Accordingly, it is a first aspect of the present invention to provide an electronic device including a multi-chip die and a substrate member, said multi-chip die includes a plurality of integrated circuit chips which are integrally formed on said multi-chip die as a unitary member, each said integrated chip includes a plurality of electrodes for making external electrical contacts, said substrate member includes a circuit of a pre-determined pattern and a plurality of electric contacts disposed for making corresponding electrical connections with the electrodes of said integrated chips of said multi-chip die, said plurality of integrated circuit chips of said multi-chip die being connected as a unitary member to said substrate member.
According to a second aspect of the present invention, there is provided an electronic module or sub-assembly including a multi-chip die and a substrate member, said multi-chip die includes a plurality of integrated circuit chips which are integrally formed on said multi-chip die as a unitary member, each said integrated chip includes a plurality of electrodes for making external electrical contacts, said substrate member includes a circuit of a pre-determined pattern and a plurality of electric contacts disposed for making corresponding electrical connections with the electrodes of said integrated chips of said multi-chip die, said plurality of integrated Circuit Chips of said multi-chip die being connected as a unitary member to said substrate member.
According to a third aspect of the present invention, there is provided a method of connecting a plurality of integrated circuit chips to a substrate member, wherein said substrate member includes a predetermined circuit pattern with a plurality of contact pads, said method includes:
selecting a plurality of integrated circuit chips from a processed semiconductor wafer,
removing said plurality of integrated circuit chips from said wafer as an unitary member,
aligning the electrodes on said plurality of integrated circuit chips corresponding with said plurality of contact pads on said substrate member,
electrically connecting said electrodes with said contact pads.
Preferably, said plurality of integrated circuits on said multi-chip die being electrically isolated from each other before removal from the semiconductor wafer on which said integrated circuit chips are formed.
Preferably, said multi-chip die and said substrate member being connected by a flip-chip method.
Preferably, an anisotropic conductive film layer is disposed between said multi-chip die and said substrate member for making electrical connection between the electrodes on said multi-chip die and the contacts on said substrate.
Preferably, said substrate member being a glass substrate with at least a printed circuit.
Preferably, said electronic device includes a liquid crystal display (LCD) means.
Preferably, said liquid crystal display (LCD) being mounted on said substrate member.

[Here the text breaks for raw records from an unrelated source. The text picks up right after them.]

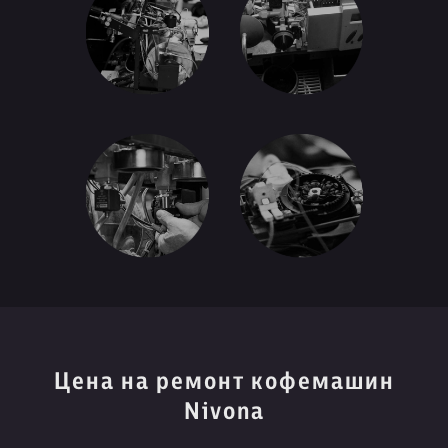
Цена на ремонт кофемашин
Nivona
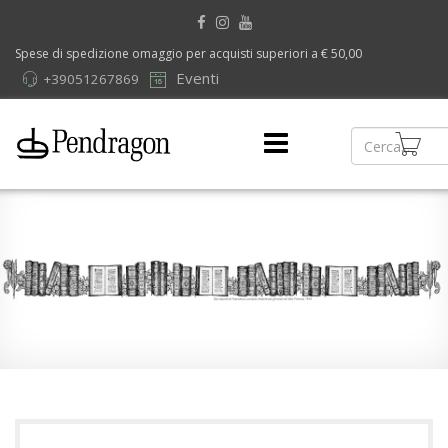
Spese di spedizione omaggio per acquisti superiori a € 50,00
Eventi
+39051267869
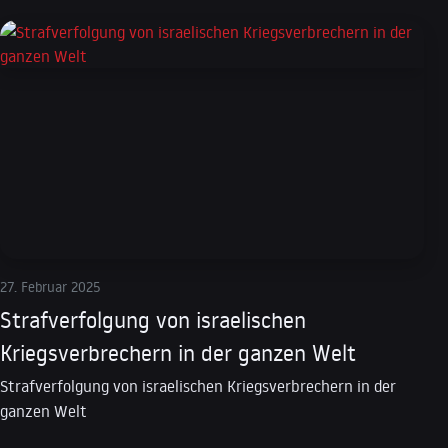
27. Februar 2025
Strafverfolgung von israelischen
Kriegsverbrechern in der ganzen Welt
Strafverfolgung von israelischen Kriegsverbrechern in der
ganzen Welt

Preferably, said substrate member includes a LCD glass substrate.
Preferably, said integrated chips include logic and memory elements.
Preferably, said pattern includes Indium Tin Oxide (ITO) wire connection.
Preferably, an anisotropic conductive film layer is disposed between said multi-chip die and said substrate member for making electrical connection between the electrodes on said multi-chip die and the contacts on said substrate, said electronic device includes a liquid crystal display means.